C'est un tunnel sans fin. Le projet Boucle du Hainaut était encore sur la table du parlement wallon ce matin. Le dossier concerne la réalisation d'une nouvelle liaison électrique aérienne entre Avelgem et Courcelles. Une ligne électrique longue de 85km et qui traverse 14 communes du Hainaut. Et forcément, les autorités communales ne veulent pas du projet qui détériorerait le paysage des régions de Mons et du Centre.

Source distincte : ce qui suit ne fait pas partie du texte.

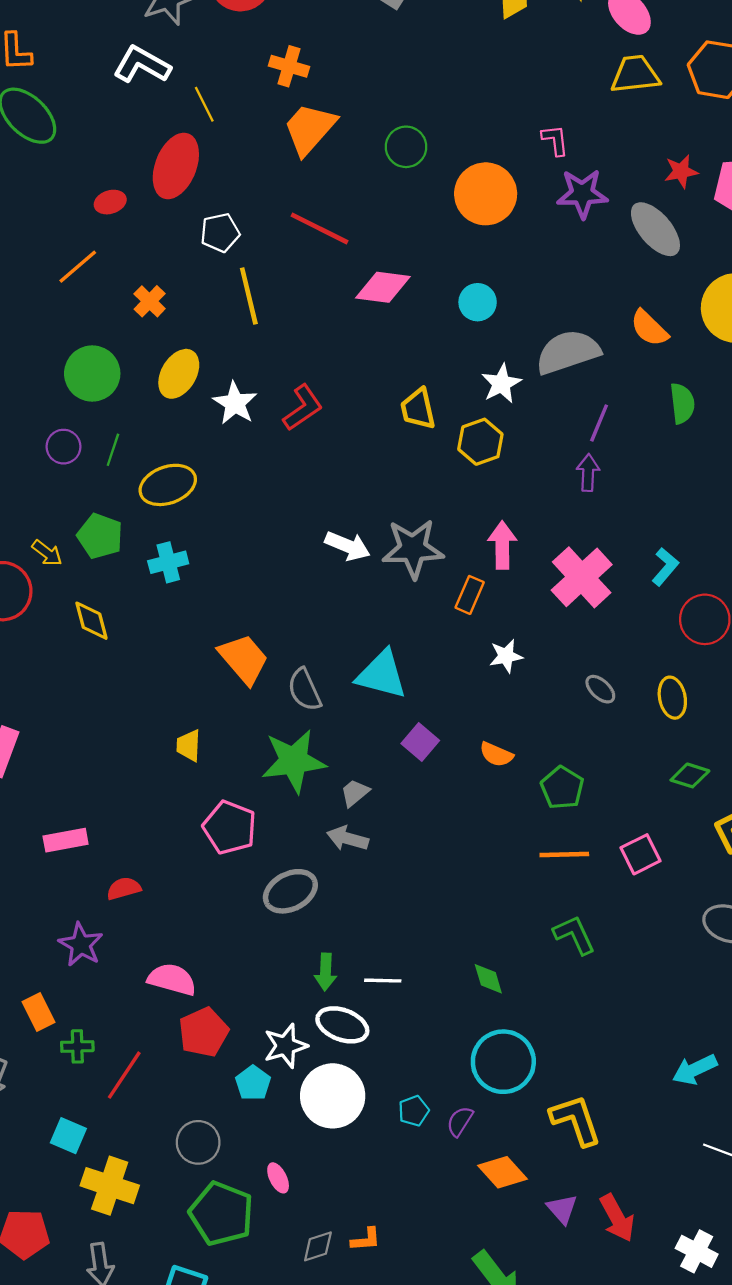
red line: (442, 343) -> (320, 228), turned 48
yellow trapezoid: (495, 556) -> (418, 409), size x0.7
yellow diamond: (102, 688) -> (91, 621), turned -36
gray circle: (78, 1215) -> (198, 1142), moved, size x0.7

L'homme sur qui tout repose n'est autre que Willy Borsus, ministre wallon de l'Aménagement du territoire. Celui-ci dispose de 90 jours pour rendre sa décision. Un dilemme pour le ministre qui est partagé entre les riverains et son parti. Puisque, rappelons-le, ce projet Boucle du Hainaut est l'oeuvre de l'ancienne ministre Marghem, elle aussi membre du MR. Son choix est donc attendu par plusieurs députés fédéraux de la région.

En attendant, le ministre wallon publiera bien l'étude du français Jing Dai. Après des petites vérifications, tout le monde aura donc accès aux conclusions tirées sur les choix technologiques opérés par Elia, gestionnaire du réseau de transport électrique. Une démarche qui répond au besoin de transparence : "Permettez moi d'insister sur la transparence", commente Manu Disabato, député fédéral. "Nous voulons que cette étude soit connue et puisse faire partie d’une analyse par les membres du parlement". 

Le rapport confirmerait que la liaison est nécessaire et que celle-ci rencontrerait bien les besoins en terme d'énergie. Le ministre Borsus a toutefois émis une réserve sur les données apportées par Elia. "J’ai l’intention de lancer une étude complémentaire pour challenger à la fois la répartition des données mais aussi des conclusions. Vous serrez tenus au courant", ajoute Willy Borsus. Le ministre a également demandé une justification de l'utilisation de l'aérien et des huit kilomètres de souterrain proposés par Elia. 

Il reste un point flou dans cette déclaration : celui des alternatives. En effet, Willy Borsus a parlé "d'autres solutions techniques" existantes au projet. Une perspective encourageante, mais il n'a cependant pas précisé lesquelles. Cet aspect reste donc à détailler dans les prochaines semaines pour le ministre wallon de l'Aménagement.